DATOS GUARDADOS
----------
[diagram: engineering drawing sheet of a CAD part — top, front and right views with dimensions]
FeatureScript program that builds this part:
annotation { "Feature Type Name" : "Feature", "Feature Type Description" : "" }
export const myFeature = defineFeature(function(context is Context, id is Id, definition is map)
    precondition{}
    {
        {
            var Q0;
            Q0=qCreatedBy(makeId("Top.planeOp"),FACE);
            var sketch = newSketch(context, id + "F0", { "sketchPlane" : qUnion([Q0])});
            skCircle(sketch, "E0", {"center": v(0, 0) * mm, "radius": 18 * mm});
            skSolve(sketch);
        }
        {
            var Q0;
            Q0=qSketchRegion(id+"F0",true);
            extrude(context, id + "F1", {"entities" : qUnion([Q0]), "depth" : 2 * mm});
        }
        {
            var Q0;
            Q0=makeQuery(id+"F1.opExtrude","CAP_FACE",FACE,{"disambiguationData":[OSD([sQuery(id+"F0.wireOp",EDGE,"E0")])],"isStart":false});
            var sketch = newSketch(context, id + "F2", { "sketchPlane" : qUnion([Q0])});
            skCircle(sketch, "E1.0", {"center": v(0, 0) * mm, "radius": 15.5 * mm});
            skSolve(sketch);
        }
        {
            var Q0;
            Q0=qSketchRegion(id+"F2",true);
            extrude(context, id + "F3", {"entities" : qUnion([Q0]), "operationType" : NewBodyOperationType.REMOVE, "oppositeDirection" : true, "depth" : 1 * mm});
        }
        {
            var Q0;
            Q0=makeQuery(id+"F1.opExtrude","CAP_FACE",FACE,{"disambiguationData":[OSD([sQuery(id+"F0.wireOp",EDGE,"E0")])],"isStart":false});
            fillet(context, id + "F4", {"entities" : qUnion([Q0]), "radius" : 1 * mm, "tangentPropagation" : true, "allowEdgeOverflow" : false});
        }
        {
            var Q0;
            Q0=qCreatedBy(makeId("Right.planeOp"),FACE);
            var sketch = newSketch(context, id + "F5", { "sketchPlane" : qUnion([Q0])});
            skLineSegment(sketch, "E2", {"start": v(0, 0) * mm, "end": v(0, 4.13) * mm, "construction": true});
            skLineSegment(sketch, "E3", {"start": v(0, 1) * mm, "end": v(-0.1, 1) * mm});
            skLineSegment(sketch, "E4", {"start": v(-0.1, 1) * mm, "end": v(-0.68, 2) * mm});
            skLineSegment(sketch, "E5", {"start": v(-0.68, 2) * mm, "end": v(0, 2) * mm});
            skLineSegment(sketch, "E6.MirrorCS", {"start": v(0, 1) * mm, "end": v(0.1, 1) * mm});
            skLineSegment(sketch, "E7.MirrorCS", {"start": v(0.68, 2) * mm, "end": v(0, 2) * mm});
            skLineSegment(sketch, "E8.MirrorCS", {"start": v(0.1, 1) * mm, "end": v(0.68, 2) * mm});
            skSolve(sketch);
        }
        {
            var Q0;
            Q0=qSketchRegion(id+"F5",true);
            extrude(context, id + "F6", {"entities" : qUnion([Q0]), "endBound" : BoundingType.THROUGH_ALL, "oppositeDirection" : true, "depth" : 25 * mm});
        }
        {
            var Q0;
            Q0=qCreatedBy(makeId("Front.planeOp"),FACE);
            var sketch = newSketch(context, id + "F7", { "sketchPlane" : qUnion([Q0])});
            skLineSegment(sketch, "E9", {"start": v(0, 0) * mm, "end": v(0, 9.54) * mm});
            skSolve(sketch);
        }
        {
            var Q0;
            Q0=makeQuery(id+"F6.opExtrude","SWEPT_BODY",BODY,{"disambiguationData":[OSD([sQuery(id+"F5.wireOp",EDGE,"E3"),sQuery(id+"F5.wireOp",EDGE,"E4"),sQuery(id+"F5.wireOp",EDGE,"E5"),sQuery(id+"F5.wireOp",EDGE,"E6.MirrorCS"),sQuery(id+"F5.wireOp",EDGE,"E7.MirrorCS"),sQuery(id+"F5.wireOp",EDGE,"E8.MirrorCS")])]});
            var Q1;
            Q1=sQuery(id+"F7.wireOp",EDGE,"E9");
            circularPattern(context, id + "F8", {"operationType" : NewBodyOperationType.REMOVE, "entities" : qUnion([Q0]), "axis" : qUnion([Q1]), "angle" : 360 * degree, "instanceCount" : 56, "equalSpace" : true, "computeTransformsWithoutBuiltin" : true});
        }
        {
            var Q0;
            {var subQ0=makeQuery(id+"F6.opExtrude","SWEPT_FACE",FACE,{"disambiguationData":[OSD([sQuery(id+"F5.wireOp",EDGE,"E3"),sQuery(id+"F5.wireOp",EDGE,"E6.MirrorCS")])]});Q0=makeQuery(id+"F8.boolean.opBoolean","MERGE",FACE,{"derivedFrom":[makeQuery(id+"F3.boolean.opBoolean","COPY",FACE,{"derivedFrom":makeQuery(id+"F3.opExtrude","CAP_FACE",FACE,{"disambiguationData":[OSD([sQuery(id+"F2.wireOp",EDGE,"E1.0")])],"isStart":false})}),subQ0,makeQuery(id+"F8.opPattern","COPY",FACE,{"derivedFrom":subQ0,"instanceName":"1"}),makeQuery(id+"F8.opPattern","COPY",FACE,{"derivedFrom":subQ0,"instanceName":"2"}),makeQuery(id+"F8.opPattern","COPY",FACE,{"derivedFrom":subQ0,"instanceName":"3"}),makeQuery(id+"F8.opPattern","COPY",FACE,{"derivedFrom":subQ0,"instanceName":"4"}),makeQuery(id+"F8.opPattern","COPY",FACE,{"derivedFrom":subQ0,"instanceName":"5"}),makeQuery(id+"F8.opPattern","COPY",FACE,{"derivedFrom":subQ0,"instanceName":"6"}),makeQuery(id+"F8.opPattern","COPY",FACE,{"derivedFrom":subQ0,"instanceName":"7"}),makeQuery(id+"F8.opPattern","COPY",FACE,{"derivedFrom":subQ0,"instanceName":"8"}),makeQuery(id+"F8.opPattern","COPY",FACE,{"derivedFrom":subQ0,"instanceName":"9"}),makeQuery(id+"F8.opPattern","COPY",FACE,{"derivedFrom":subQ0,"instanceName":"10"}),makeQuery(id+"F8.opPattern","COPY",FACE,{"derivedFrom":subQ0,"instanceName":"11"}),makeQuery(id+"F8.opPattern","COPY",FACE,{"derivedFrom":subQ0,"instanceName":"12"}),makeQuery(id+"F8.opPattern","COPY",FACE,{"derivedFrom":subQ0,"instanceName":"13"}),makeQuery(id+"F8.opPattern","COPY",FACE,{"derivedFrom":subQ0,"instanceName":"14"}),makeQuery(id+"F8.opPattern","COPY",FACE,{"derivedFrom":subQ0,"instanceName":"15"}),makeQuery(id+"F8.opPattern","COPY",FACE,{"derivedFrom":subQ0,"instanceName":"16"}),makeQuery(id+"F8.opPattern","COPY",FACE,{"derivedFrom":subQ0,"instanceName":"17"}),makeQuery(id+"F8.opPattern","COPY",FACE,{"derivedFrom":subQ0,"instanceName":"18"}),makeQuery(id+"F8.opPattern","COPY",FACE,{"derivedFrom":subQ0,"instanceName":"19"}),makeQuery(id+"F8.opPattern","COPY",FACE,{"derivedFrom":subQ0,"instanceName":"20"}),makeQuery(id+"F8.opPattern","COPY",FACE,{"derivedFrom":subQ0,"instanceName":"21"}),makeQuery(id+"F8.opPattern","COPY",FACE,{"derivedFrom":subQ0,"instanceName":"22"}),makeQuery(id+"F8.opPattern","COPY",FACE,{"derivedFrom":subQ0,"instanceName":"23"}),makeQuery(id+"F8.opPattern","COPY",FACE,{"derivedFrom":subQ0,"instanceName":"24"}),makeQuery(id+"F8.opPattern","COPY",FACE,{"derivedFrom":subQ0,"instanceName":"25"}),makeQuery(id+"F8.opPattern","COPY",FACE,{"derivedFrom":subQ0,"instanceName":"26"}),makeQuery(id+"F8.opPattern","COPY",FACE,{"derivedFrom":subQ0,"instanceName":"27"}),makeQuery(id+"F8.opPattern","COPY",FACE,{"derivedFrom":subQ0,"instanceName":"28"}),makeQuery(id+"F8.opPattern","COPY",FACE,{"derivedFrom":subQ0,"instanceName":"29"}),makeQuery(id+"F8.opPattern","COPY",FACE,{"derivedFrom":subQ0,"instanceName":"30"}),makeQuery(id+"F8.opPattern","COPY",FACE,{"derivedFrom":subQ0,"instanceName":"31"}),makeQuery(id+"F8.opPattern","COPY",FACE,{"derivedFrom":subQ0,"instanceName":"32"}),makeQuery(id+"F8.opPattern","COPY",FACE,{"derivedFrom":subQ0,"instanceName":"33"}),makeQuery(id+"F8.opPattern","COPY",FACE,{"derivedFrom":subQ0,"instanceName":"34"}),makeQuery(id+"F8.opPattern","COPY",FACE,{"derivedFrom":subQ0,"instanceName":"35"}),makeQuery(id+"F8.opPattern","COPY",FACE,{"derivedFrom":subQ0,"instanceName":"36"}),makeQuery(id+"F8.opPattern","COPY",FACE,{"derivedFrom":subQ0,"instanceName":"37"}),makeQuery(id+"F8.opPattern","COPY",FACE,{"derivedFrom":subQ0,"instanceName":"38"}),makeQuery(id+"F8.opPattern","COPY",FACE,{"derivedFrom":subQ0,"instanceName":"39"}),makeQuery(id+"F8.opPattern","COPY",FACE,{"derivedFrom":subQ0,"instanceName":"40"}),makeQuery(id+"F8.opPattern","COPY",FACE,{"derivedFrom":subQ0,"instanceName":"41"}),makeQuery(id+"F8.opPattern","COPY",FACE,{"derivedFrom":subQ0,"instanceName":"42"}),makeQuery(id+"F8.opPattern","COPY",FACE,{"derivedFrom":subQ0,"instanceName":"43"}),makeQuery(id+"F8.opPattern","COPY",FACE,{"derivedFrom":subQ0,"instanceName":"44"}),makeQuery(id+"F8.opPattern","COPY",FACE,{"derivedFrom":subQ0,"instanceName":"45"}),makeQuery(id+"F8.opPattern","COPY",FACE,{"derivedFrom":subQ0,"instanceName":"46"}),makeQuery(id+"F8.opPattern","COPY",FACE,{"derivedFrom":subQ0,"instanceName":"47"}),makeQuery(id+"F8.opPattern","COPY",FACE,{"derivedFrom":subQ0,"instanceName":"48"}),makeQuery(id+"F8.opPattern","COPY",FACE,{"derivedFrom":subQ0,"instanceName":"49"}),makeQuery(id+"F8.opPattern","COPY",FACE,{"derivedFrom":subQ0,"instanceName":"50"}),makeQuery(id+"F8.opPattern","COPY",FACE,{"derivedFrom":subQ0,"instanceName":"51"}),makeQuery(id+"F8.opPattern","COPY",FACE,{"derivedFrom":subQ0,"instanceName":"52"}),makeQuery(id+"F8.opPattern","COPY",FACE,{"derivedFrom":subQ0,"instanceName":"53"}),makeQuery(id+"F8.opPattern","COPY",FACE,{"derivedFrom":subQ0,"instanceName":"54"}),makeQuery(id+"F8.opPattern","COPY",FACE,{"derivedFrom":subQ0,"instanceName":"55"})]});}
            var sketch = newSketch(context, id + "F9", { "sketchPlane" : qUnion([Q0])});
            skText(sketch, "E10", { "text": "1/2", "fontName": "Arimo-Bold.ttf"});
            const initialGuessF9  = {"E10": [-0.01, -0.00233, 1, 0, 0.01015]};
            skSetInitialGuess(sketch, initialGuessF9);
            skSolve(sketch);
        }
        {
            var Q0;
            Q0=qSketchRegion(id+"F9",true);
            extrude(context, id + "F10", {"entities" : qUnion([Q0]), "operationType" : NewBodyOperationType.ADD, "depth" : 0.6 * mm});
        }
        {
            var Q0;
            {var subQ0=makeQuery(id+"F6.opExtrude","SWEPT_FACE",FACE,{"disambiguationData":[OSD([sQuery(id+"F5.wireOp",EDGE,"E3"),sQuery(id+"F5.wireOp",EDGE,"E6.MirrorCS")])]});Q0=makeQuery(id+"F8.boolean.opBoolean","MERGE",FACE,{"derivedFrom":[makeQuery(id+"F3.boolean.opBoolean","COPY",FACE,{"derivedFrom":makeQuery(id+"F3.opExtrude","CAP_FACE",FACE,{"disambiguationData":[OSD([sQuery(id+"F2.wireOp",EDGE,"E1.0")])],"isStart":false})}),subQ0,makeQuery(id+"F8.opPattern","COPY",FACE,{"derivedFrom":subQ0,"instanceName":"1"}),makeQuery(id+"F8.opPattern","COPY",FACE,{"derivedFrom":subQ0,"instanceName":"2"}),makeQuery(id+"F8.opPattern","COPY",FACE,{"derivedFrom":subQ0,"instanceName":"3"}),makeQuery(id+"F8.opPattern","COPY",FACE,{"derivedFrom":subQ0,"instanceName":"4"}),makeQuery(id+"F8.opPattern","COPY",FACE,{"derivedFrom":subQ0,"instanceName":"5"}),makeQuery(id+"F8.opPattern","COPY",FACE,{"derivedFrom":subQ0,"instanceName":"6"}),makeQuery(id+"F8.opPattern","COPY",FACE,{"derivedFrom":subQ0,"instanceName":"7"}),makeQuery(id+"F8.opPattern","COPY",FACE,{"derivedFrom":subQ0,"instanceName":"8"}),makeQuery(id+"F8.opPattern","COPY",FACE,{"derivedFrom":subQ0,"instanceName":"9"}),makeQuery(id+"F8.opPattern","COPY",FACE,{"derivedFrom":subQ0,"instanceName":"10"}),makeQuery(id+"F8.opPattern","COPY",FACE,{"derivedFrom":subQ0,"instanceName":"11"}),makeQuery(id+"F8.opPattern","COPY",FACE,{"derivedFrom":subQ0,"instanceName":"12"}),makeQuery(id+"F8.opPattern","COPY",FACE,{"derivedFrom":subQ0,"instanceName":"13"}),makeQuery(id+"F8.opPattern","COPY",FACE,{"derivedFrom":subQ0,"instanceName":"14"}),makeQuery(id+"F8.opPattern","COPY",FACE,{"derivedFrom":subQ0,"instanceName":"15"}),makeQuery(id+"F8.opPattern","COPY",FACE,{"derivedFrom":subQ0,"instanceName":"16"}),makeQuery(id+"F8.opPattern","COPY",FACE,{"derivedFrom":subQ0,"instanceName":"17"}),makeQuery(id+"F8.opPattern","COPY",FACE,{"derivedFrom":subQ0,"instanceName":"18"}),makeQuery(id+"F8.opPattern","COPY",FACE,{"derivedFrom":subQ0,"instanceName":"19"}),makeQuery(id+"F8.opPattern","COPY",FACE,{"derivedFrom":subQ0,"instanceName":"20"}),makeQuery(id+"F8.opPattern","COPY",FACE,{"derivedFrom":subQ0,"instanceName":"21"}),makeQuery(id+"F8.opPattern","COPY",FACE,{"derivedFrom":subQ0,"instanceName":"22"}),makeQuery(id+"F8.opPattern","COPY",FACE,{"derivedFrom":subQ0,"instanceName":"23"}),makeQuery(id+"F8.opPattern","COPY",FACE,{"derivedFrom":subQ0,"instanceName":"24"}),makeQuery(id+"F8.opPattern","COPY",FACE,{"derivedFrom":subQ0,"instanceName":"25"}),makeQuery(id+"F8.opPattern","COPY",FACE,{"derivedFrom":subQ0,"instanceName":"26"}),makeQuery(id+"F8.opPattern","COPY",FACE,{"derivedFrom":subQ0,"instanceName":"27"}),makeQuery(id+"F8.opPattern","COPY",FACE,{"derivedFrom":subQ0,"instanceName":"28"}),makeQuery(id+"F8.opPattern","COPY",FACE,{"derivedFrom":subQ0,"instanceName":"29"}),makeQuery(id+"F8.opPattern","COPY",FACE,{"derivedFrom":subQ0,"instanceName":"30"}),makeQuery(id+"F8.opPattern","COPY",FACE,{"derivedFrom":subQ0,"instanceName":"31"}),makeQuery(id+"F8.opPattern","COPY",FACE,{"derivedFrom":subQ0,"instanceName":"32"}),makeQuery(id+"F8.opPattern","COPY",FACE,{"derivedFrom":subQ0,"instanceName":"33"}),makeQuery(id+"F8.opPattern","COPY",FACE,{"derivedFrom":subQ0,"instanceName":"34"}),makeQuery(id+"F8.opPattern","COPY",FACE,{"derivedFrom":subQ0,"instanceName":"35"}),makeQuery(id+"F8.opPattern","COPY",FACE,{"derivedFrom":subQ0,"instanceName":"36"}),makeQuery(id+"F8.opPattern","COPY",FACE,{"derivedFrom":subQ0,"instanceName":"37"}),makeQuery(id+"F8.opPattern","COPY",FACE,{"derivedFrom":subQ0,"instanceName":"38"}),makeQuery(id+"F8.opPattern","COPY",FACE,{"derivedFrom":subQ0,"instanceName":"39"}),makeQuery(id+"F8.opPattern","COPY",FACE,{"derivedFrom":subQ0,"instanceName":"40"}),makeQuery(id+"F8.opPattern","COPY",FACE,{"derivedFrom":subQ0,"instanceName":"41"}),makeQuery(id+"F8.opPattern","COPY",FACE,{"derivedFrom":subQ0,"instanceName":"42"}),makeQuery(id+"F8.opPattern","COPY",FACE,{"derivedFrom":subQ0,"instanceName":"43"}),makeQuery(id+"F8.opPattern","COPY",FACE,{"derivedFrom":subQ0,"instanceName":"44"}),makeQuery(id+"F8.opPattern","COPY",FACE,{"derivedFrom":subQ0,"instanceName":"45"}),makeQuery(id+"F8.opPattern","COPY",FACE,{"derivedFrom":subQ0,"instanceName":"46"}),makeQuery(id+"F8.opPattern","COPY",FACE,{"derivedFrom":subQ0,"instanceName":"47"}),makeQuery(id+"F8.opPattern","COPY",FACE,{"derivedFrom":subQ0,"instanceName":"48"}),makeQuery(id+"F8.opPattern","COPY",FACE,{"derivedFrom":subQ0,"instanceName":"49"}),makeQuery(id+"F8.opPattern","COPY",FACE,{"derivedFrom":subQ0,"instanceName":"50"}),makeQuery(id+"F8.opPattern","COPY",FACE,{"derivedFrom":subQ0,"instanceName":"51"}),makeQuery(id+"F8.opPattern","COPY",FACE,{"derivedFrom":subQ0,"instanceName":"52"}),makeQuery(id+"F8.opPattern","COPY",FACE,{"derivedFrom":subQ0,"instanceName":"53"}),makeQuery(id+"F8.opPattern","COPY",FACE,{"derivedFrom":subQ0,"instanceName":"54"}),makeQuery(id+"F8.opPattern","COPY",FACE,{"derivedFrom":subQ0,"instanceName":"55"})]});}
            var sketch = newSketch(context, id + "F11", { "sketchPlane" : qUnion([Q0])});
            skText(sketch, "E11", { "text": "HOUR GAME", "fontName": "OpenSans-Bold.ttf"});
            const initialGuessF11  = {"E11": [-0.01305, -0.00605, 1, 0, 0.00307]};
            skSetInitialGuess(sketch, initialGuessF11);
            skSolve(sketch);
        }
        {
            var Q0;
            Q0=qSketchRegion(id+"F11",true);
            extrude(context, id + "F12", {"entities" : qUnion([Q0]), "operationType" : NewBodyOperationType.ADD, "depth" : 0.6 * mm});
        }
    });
----------
QUÉ SE PIDE
¿Qué líneas de los registros contienen la cadena "REMOVE"? Extráelas todas, completas.

RESPUESTA
            extrude(context, id + "F3", {"entities" : qUnion([Q0]), "operationType" : NewBodyOperationType.REMOVE, "oppositeDirection" : true, "depth" : 1 * mm});
            circularPattern(context, id + "F8", {"operationType" : NewBodyOperationType.REMOVE, "entities" : qUnion([Q0]), "axis" : qUnion([Q1]), "angle" : 360 * degree, "instanceCount" : 56, "equalSpace" : true, "computeTransformsWithoutBuiltin" : true});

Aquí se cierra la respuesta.